-- RECORDS follows --

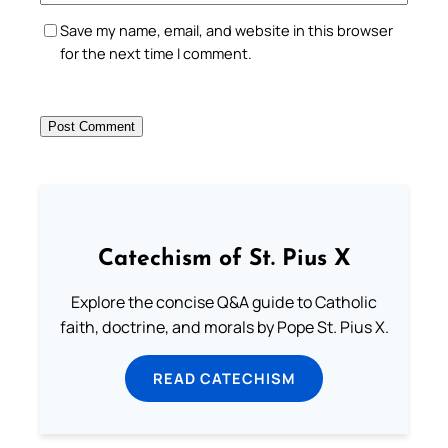
Save my name, email, and website in this browser
for the next time I comment.
Catechism of St. Pius X
Explore the concise Q&A guide to Catholic
faith, doctrine, and morals by Pope St. Pius X.
READ CATECHISM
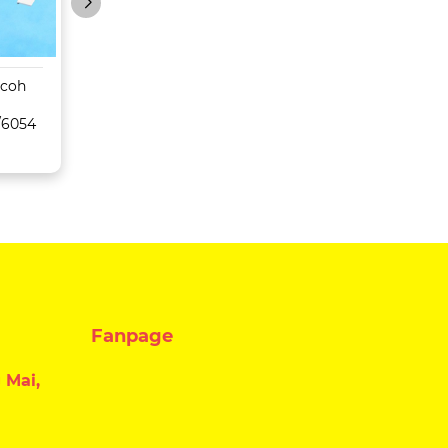
icoh
Máy Photocopy
Máy Photocopy
Konica Minolta Bizhub
Toshiba
/6054
C659/759
5516AC/6516AC/
C/8516AC
Fanpage
 Mai,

-- RECORDS concluded --

» **EXERCISE DIRECTIONS**
Match on "Pius" and report each line of the data above that has it.

» **ANSWER BOX**
Catechism of St. Pius X
faith, doctrine, and morals by Pope St. Pius X.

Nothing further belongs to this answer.